:: What you have to do ::
Every line in the entries where "Reference" is found should be copied.

[[ Material supplied, beginning ]]

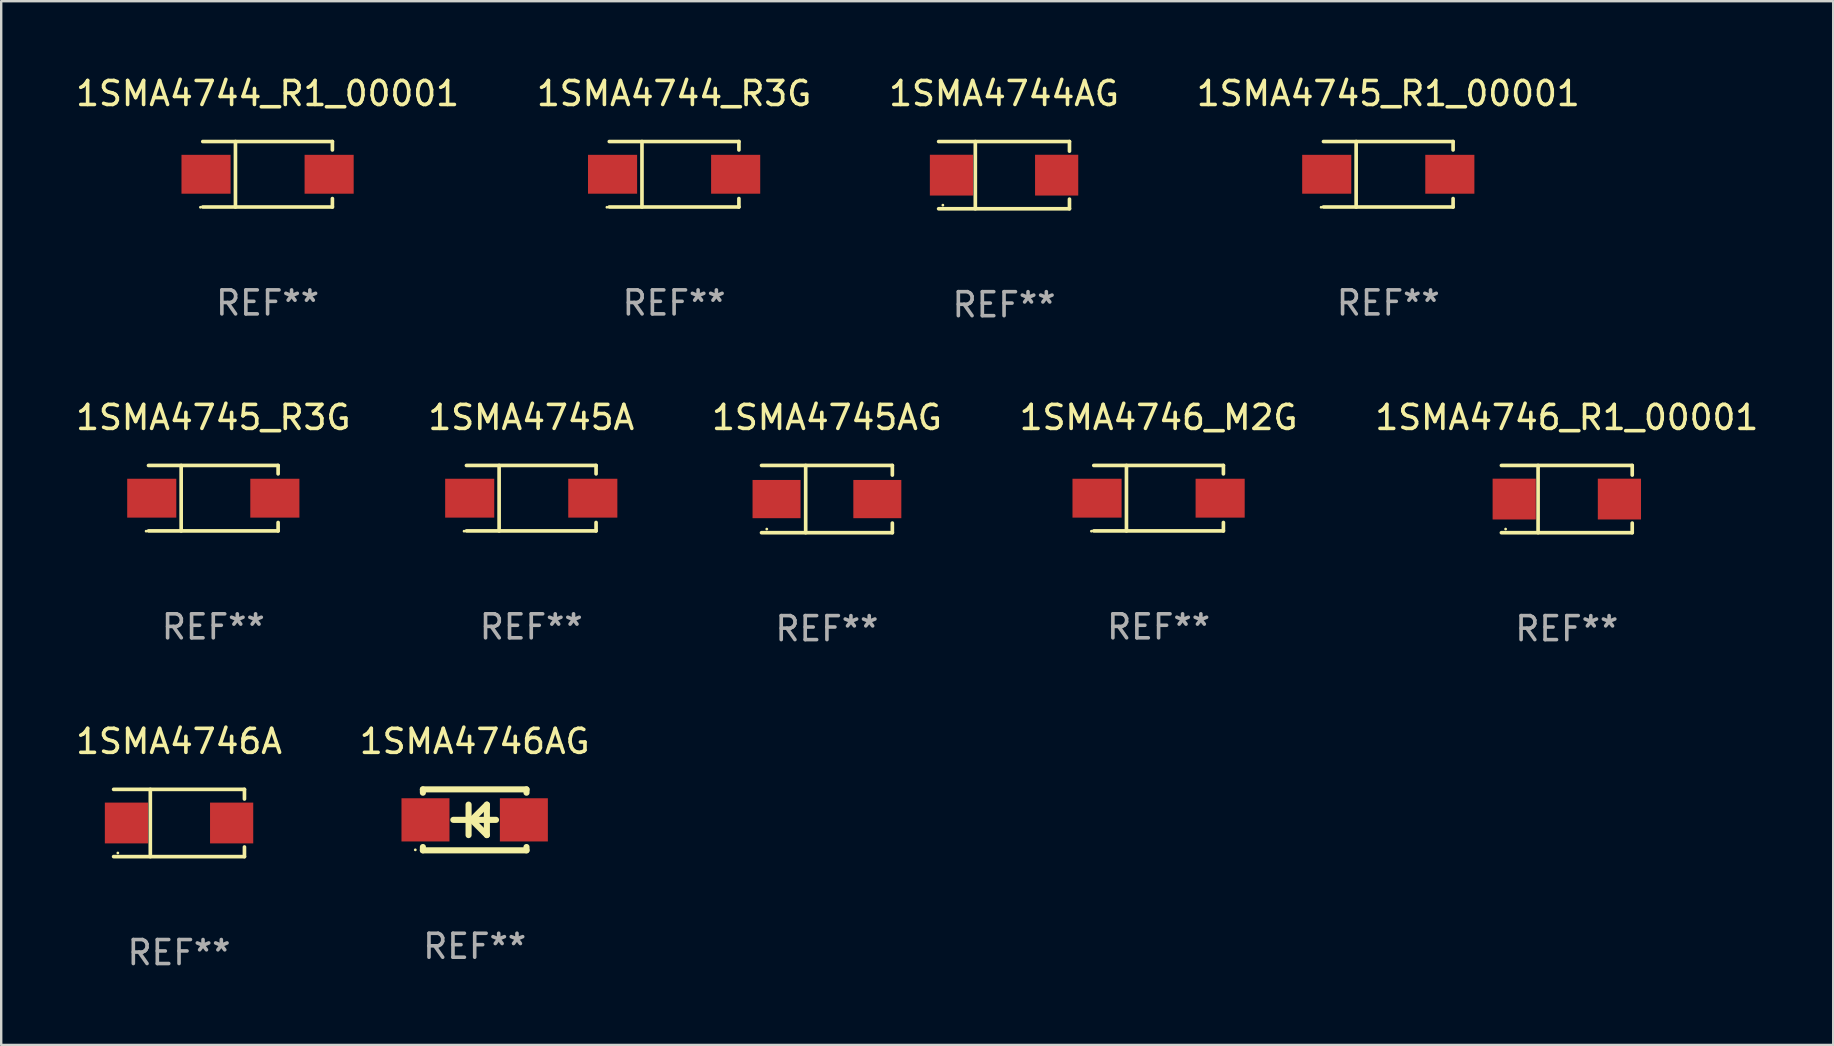
<source format=kicad_pcb>
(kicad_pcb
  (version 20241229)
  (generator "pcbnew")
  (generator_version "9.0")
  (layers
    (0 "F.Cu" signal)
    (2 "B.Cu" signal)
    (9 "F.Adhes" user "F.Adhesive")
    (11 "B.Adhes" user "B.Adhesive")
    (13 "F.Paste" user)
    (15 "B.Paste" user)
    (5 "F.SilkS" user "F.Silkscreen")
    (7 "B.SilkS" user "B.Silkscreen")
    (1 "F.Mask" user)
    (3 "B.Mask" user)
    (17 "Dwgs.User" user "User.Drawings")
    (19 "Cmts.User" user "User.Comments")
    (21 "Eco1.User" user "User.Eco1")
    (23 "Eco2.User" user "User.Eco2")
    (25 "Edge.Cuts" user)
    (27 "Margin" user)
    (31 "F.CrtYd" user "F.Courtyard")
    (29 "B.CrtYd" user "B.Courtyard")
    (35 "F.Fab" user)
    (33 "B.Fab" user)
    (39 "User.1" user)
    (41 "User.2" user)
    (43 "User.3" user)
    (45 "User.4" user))
  (footprint "1SMA4744_R3G"
    (layer "F.Cu")
    (at 25.042 4.212)
    (property "Reference" "1SMA4744_R3G" (at 0 -3.364 0) (layer "F.SilkS") (effects (font (size 1 1) (thickness 0.15))))
    (attr through_hole)
    (fp_line (start -2.701 -1.364) (end 2.701 -1.364) (stroke (width 0.152) (type solid)) (layer "F.SilkS"))
    (fp_line (start -2.701 1.364) (end 2.701 1.364) (stroke (width 0.152) (type solid)) (layer "F.SilkS"))
    (fp_line (start -1.339 -1.364) (end -1.339 1.364) (stroke (width 0.152) (type solid)) (layer "F.SilkS"))
    (fp_line (start 2.701 -1.364) (end 2.701 -1.013) (stroke (width 0.152) (type solid)) (layer "F.SilkS"))
    (fp_line (start 2.701 1.364) (end 2.701 1.013) (stroke (width 0.152) (type solid)) (layer "F.SilkS"))
    (fp_circle (center -2.8 1.375) (end -2.77 1.375) (stroke (width 0.06) (type solid)) (fill no) (layer "F.SilkS"))
    (fp_text user "REF**" (at 0 5.364 0) (layer "F.Fab") (effects (font (size 1 1) (thickness 0.15))))
    (pad "1" smd rect (at -2.565 -0.000025) (size 2.046 1.62) (layers "F.Cu" "F.Mask" "F.Paste"))
    (pad "2" smd rect (at 2.565 -0.000025) (size 2.046 1.62) (layers "F.Cu" "F.Mask" "F.Paste")))
  (footprint "1SMA4745A"
    (layer "F.Cu")
    (at 19.089 17.711)
    (property "Reference" "1SMA4745A" (at 0 -3.364 0) (layer "F.SilkS") (effects (font (size 1 1) (thickness 0.15))))
    (attr through_hole)
    (fp_line (start -2.701 -1.364) (end 2.701 -1.364) (stroke (width 0.152) (type solid)) (layer "F.SilkS"))
    (fp_line (start -2.701 1.364) (end 2.701 1.364) (stroke (width 0.152) (type solid)) (layer "F.SilkS"))
    (fp_line (start -1.339 -1.364) (end -1.339 1.364) (stroke (width 0.152) (type solid)) (layer "F.SilkS"))
    (fp_line (start 2.701 -1.364) (end 2.701 -1.013) (stroke (width 0.152) (type solid)) (layer "F.SilkS"))
    (fp_line (start 2.701 1.364) (end 2.701 1.013) (stroke (width 0.152) (type solid)) (layer "F.SilkS"))
    (fp_circle (center -2.8 1.375) (end -2.77 1.375) (stroke (width 0.06) (type solid)) (fill no) (layer "F.SilkS"))
    (fp_text user "REF**" (at 0 5.364 0) (layer "F.Fab") (effects (font (size 1 1) (thickness 0.15))))
    (pad "1" smd rect (at -2.565 -0.000025) (size 2.046 1.62) (layers "F.Cu" "F.Mask" "F.Paste"))
    (pad "2" smd rect (at 2.565 -0.000025) (size 2.046 1.62) (layers "F.Cu" "F.Mask" "F.Paste")))
  (footprint "1SMA4746A"
    (layer "F.Cu")
    (at 4.411 31.247)
    (property "Reference" "1SMA4746A" (at 0 -3.401 0) (layer "F.SilkS") (effects (font (size 1 1) (thickness 0.15))))
    (attr through_hole)
    (fp_line (start -2.726 -1.401) (end 2.726 -1.401) (stroke (width 0.152) (type solid)) (layer "F.SilkS"))
    (fp_line (start -2.726 1.401) (end 2.726 1.401) (stroke (width 0.152) (type solid)) (layer "F.SilkS"))
    (fp_line (start -1.197 -1.401) (end -1.197 1.401) (stroke (width 0.152) (type solid)) (layer "F.SilkS"))
    (fp_line (start 2.726 -1.401) (end 2.726 -1) (stroke (width 0.152) (type solid)) (layer "F.SilkS"))
    (fp_line (start 2.726 1.401) (end 2.726 1) (stroke (width 0.152) (type solid)) (layer "F.SilkS"))
    (fp_circle (center -2.55 1.25) (end -2.52 1.25) (stroke (width 0.06) (type solid)) (fill no) (layer "F.SilkS"))
    (fp_text user "REF**" (at 0 5.401 0) (layer "F.Fab") (effects (font (size 1 1) (thickness 0.15))))
    (pad "1" smd rect (at -2.192 0) (size 1.8 1.7) (layers "F.Cu" "F.Mask" "F.Paste"))
    (pad "2" smd rect (at 2.192 0) (size 1.8 1.7) (layers "F.Cu" "F.Mask" "F.Paste")))
  (footprint "1SMA4745AG"
    (layer "F.Cu")
    (at 31.411 17.748)
    (property "Reference" "1SMA4745AG" (at 0 -3.401 0) (layer "F.SilkS") (effects (font (size 1 1) (thickness 0.15))))
    (attr through_hole)
    (fp_line (start -2.726 -1.401) (end 2.726 -1.401) (stroke (width 0.152) (type solid)) (layer "F.SilkS"))
    (fp_line (start -2.726 1.401) (end 2.726 1.401) (stroke (width 0.152) (type solid)) (layer "F.SilkS"))
    (fp_line (start -0.886 -1.401) (end -0.886 1.401) (stroke (width 0.152) (type solid)) (layer "F.SilkS"))
    (fp_line (start 2.726 -1.401) (end 2.726 -1) (stroke (width 0.152) (type solid)) (layer "F.SilkS"))
    (fp_line (start 2.726 1.401) (end 2.726 1) (stroke (width 0.152) (type solid)) (layer "F.SilkS"))
    (fp_circle (center -2.507 1.25) (end -2.477 1.25) (stroke (width 0.06) (type solid)) (fill no) (layer "F.SilkS"))
    (fp_text user "REF**" (at 0 5.401 0) (layer "F.Fab") (effects (font (size 1 1) (thickness 0.15))))
    (pad "1" smd rect (at -2.1 0 180) (size 2 1.593) (layers "F.Cu" "F.Mask" "F.Paste"))
    (pad "2" smd rect (at 2.1 0 180) (size 2 1.593) (layers "F.Cu" "F.Mask" "F.Paste")))
  (footprint "1SMA4746_R1_00001"
    (layer "F.Cu")
    (at 62.244 17.748)
    (property "Reference" "1SMA4746_R1_00001" (at 0 -3.401 0) (layer "F.SilkS") (effects (font (size 1 1) (thickness 0.15))))
    (attr through_hole)
    (fp_line (start -2.726 -1.401) (end 2.726 -1.401) (stroke (width 0.152) (type solid)) (layer "F.SilkS"))
    (fp_line (start -2.726 1.401) (end 2.726 1.401) (stroke (width 0.152) (type solid)) (layer "F.SilkS"))
    (fp_line (start -1.197 -1.401) (end -1.197 1.401) (stroke (width 0.152) (type solid)) (layer "F.SilkS"))
    (fp_line (start 2.726 -1.401) (end 2.726 -1) (stroke (width 0.152) (type solid)) (layer "F.SilkS"))
    (fp_line (start 2.726 1.401) (end 2.726 1) (stroke (width 0.152) (type solid)) (layer "F.SilkS"))
    (fp_circle (center -2.55 1.25) (end -2.52 1.25) (stroke (width 0.06) (type solid)) (fill no) (layer "F.SilkS"))
    (fp_text user "REF**" (at 0 5.401 0) (layer "F.Fab") (effects (font (size 1 1) (thickness 0.15))))
    (pad "1" smd rect (at -2.192 0) (size 1.8 1.7) (layers "F.Cu" "F.Mask" "F.Paste"))
    (pad "2" smd rect (at 2.192 0) (size 1.8 1.7) (layers "F.Cu" "F.Mask" "F.Paste")))
  (footprint "1SMA4745_R3G"
    (layer "F.Cu")
    (at 5.839 17.711)
    (property "Reference" "1SMA4745_R3G" (at 0 -3.364 0) (layer "F.SilkS") (effects (font (size 1 1) (thickness 0.15))))
    (attr through_hole)
    (fp_line (start -2.701 -1.364) (end 2.701 -1.364) (stroke (width 0.152) (type solid)) (layer "F.SilkS"))
    (fp_line (start -2.701 1.364) (end 2.701 1.364) (stroke (width 0.152) (type solid)) (layer "F.SilkS"))
    (fp_line (start -1.339 -1.364) (end -1.339 1.364) (stroke (width 0.152) (type solid)) (layer "F.SilkS"))
    (fp_line (start 2.701 -1.364) (end 2.701 -1.013) (stroke (width 0.152) (type solid)) (layer "F.SilkS"))
    (fp_line (start 2.701 1.364) (end 2.701 1.013) (stroke (width 0.152) (type solid)) (layer "F.SilkS"))
    (fp_circle (center -2.8 1.375) (end -2.77 1.375) (stroke (width 0.06) (type solid)) (fill no) (layer "F.SilkS"))
    (fp_text user "REF**" (at 0 5.364 0) (layer "F.Fab") (effects (font (size 1 1) (thickness 0.15))))
    (pad "1" smd rect (at -2.565 -0.000025) (size 2.046 1.62) (layers "F.Cu" "F.Mask" "F.Paste"))
    (pad "2" smd rect (at 2.565 -0.000025) (size 2.046 1.62) (layers "F.Cu" "F.Mask" "F.Paste")))
  (footprint "1SMA4746_M2G"
    (layer "F.Cu")
    (at 45.232 17.711)
    (property "Reference" "1SMA4746_M2G" (at 0 -3.364 0) (layer "F.SilkS") (effects (font (size 1 1) (thickness 0.15))))
    (attr through_hole)
    (fp_line (start -2.701 -1.364) (end 2.701 -1.364) (stroke (width 0.152) (type solid)) (layer "F.SilkS"))
    (fp_line (start -2.701 1.364) (end 2.701 1.364) (stroke (width 0.152) (type solid)) (layer "F.SilkS"))
    (fp_line (start -1.339 -1.364) (end -1.339 1.364) (stroke (width 0.152) (type solid)) (layer "F.SilkS"))
    (fp_line (start 2.701 -1.364) (end 2.701 -1.013) (stroke (width 0.152) (type solid)) (layer "F.SilkS"))
    (fp_line (start 2.701 1.364) (end 2.701 1.013) (stroke (width 0.152) (type solid)) (layer "F.SilkS"))
    (fp_circle (center -2.8 1.375) (end -2.77 1.375) (stroke (width 0.06) (type solid)) (fill no) (layer "F.SilkS"))
    (fp_text user "REF**" (at 0 5.364 0) (layer "F.Fab") (effects (font (size 1 1) (thickness 0.15))))
    (pad "1" smd rect (at -2.565 -0.000025) (size 2.046 1.62) (layers "F.Cu" "F.Mask" "F.Paste"))
    (pad "2" smd rect (at 2.565 -0.000025) (size 2.046 1.62) (layers "F.Cu" "F.Mask" "F.Paste")))
  (footprint "1SMA4746AG"
    (layer "F.Cu")
    (at 16.732 31.116)
    (property "Reference" "1SMA4746AG" (at 0 -3.27 0) (layer "F.SilkS") (effects (font (size 1 1) (thickness 0.15))))
    (attr through_hole)
    (fp_line (start -2.159 -1.27) (end -2.159 -1.131) (stroke (width 0.254) (type solid)) (layer "F.SilkS"))
    (fp_line (start -2.159 1.131) (end -2.159 1.27) (stroke (width 0.254) (type solid)) (layer "F.SilkS"))
    (fp_line (start -2.159 1.27) (end 2.159 1.27) (stroke (width 0.254) (type solid)) (layer "F.SilkS"))
    (fp_line (start -0.255 -0.635) (end -0.255 0.635) (stroke (width 0.254) (type solid)) (layer "F.SilkS"))
    (fp_line (start -0.128 0) (end 0.507 -0.635) (stroke (width 0.254) (type solid)) (layer "F.SilkS"))
    (fp_line (start 0.507 -0.635) (end 0.507 -0.508) (stroke (width 0.254) (type solid)) (layer "F.SilkS"))
    (fp_line (start 0.507 -0.508) (end 0.507 0.635) (stroke (width 0.254) (type solid)) (layer "F.SilkS"))
    (fp_line (start 0.507 0.635) (end -0.128 0) (stroke (width 0.254) (type solid)) (layer "F.SilkS"))
    (fp_line (start 0.888 0) (end -0.89 0) (stroke (width 0.254) (type solid)) (layer "F.SilkS"))
    (fp_line (start 2.159 -1.27) (end -2.159 -1.27) (stroke (width 0.254) (type solid)) (layer "F.SilkS"))
    (fp_line (start 2.159 -1.131) (end 2.159 -1.27) (stroke (width 0.254) (type solid)) (layer "F.SilkS"))
    (fp_line (start 2.159 1.27) (end 2.159 1.131) (stroke (width 0.254) (type solid)) (layer "F.SilkS"))
    (fp_circle (center -2.475 1.25) (end -2.445 1.25) (stroke (width 0.06) (type solid)) (fill no) (layer "F.SilkS"))
    (fp_text user "REF**" (at 0 5.27 0) (layer "F.Fab") (effects (font (size 1 1) (thickness 0.15))))
    (pad "1" smd rect (at -2.051 0) (size 2 1.8) (layers "F.Cu" "F.Mask" "F.Paste"))
    (pad "2" smd rect (at 2.049 0) (size 2 1.8) (layers "F.Cu" "F.Mask" "F.Paste")))
  (footprint "1SMA4744AG"
    (layer "F.Cu")
    (at 38.792 4.249)
    (property "Reference" "1SMA4744AG" (at 0 -3.401 0) (layer "F.SilkS") (effects (font (size 1 1) (thickness 0.15))))
    (attr through_hole)
    (fp_line (start -2.726 -1.401) (end 2.726 -1.401) (stroke (width 0.152) (type solid)) (layer "F.SilkS"))
    (fp_line (start -2.726 1.401) (end 2.726 1.401) (stroke (width 0.152) (type solid)) (layer "F.SilkS"))
    (fp_line (start -1.197 -1.401) (end -1.197 1.401) (stroke (width 0.152) (type solid)) (layer "F.SilkS"))
    (fp_line (start 2.726 -1.401) (end 2.726 -1) (stroke (width 0.152) (type solid)) (layer "F.SilkS"))
    (fp_line (start 2.726 1.401) (end 2.726 1) (stroke (width 0.152) (type solid)) (layer "F.SilkS"))
    (fp_circle (center -2.55 1.25) (end -2.52 1.25) (stroke (width 0.06) (type solid)) (fill no) (layer "F.SilkS"))
    (fp_text user "REF**" (at 0 5.401 0) (layer "F.Fab") (effects (font (size 1 1) (thickness 0.15))))
    (pad "1" smd rect (at -2.192 0) (size 1.8 1.7) (layers "F.Cu" "F.Mask" "F.Paste"))
    (pad "2" smd rect (at 2.192 0) (size 1.8 1.7) (layers "F.Cu" "F.Mask" "F.Paste")))
  (footprint "1SMA4745_R1_00001"
    (layer "F.Cu")
    (at 54.804 4.212)
    (property "Reference" "1SMA4745_R1_00001" (at 0 -3.364 0) (layer "F.SilkS") (effects (font (size 1 1) (thickness 0.15))))
    (attr through_hole)
    (fp_line (start -2.701 -1.364) (end 2.701 -1.364) (stroke (width 0.152) (type solid)) (layer "F.SilkS"))
    (fp_line (start -2.701 1.364) (end 2.701 1.364) (stroke (width 0.152) (type solid)) (layer "F.SilkS"))
    (fp_line (start -1.339 -1.364) (end -1.339 1.364) (stroke (width 0.152) (type solid)) (layer "F.SilkS"))
    (fp_line (start 2.701 -1.364) (end 2.701 -1.013) (stroke (width 0.152) (type solid)) (layer "F.SilkS"))
    (fp_line (start 2.701 1.364) (end 2.701 1.013) (stroke (width 0.152) (type solid)) (layer "F.SilkS"))
    (fp_circle (center -2.8 1.375) (end -2.77 1.375) (stroke (width 0.06) (type solid)) (fill no) (layer "F.SilkS"))
    (fp_text user "REF**" (at 0 5.364 0) (layer "F.Fab") (effects (font (size 1 1) (thickness 0.15))))
    (pad "1" smd rect (at -2.565 -0.000025) (size 2.046 1.62) (layers "F.Cu" "F.Mask" "F.Paste"))
    (pad "2" smd rect (at 2.565 -0.000025) (size 2.046 1.62) (layers "F.Cu" "F.Mask" "F.Paste")))
  (footprint "1SMA4744_R1_00001"
    (layer "F.Cu")
    (at 8.101 4.212)
    (property "Reference" "1SMA4744_R1_00001" (at 0 -3.364 0) (layer "F.SilkS") (effects (font (size 1 1) (thickness 0.15))))
    (attr through_hole)
    (fp_line (start -2.701 -1.364) (end 2.701 -1.364) (stroke (width 0.152) (type solid)) (layer "F.SilkS"))
    (fp_line (start -2.701 1.364) (end 2.701 1.364) (stroke (width 0.152) (type solid)) (layer "F.SilkS"))
    (fp_line (start -1.339 -1.364) (end -1.339 1.364) (stroke (width 0.152) (type solid)) (layer "F.SilkS"))
    (fp_line (start 2.701 -1.364) (end 2.701 -1.013) (stroke (width 0.152) (type solid)) (layer "F.SilkS"))
    (fp_line (start 2.701 1.364) (end 2.701 1.013) (stroke (width 0.152) (type solid)) (layer "F.SilkS"))
    (fp_circle (center -2.8 1.375) (end -2.77 1.375) (stroke (width 0.06) (type solid)) (fill no) (layer "F.SilkS"))
    (fp_text user "REF**" (at 0 5.364 0) (layer "F.Fab") (effects (font (size 1 1) (thickness 0.15))))
    (pad "1" smd rect (at -2.565 -0.000025) (size 2.046 1.62) (layers "F.Cu" "F.Mask" "F.Paste"))
    (pad "2" smd rect (at 2.565 -0.000025) (size 2.046 1.62) (layers "F.Cu" "F.Mask" "F.Paste")))
  (gr_rect
    (start -3 -3)
    (end 73.345 40.497)
    (stroke (width 0.1) (type default))
    (fill no)
    (layer "Edge.Cuts")))
</source>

[[ Material supplied, end ]]

:: Output for this exercise ::
    (property "Reference" "1SMA4744_R3G" (at 0 -3.364 0) (layer "F.SilkS") (effects (font (size 1 1) (thickness 0.15))))
    (property "Reference" "1SMA4745A" (at 0 -3.364 0) (layer "F.SilkS") (effects (font (size 1 1) (thickness 0.15))))
    (property "Reference" "1SMA4746A" (at 0 -3.401 0) (layer "F.SilkS") (effects (font (size 1 1) (thickness 0.15))))
    (property "Reference" "1SMA4745AG" (at 0 -3.401 0) (layer "F.SilkS") (effects (font (size 1 1) (thickness 0.15))))
    (property "Reference" "1SMA4746_R1_00001" (at 0 -3.401 0) (layer "F.SilkS") (effects (font (size 1 1) (thickness 0.15))))
    (property "Reference" "1SMA4745_R3G" (at 0 -3.364 0) (layer "F.SilkS") (effects (font (size 1 1) (thickness 0.15))))
    (property "Reference" "1SMA4746_M2G" (at 0 -3.364 0) (layer "F.SilkS") (effects (font (size 1 1) (thickness 0.15))))
    (property "Reference" "1SMA4746AG" (at 0 -3.27 0) (layer "F.SilkS") (effects (font (size 1 1) (thickness 0.15))))
    (property "Reference" "1SMA4744AG" (at 0 -3.401 0) (layer "F.SilkS") (effects (font (size 1 1) (thickness 0.15))))
    (property "Reference" "1SMA4745_R1_00001" (at 0 -3.364 0) (layer "F.SilkS") (effects (font (size 1 1) (thickness 0.15))))
    (property "Reference" "1SMA4744_R1_00001" (at 0 -3.364 0) (layer "F.SilkS") (effects (font (size 1 1) (thickness 0.15))))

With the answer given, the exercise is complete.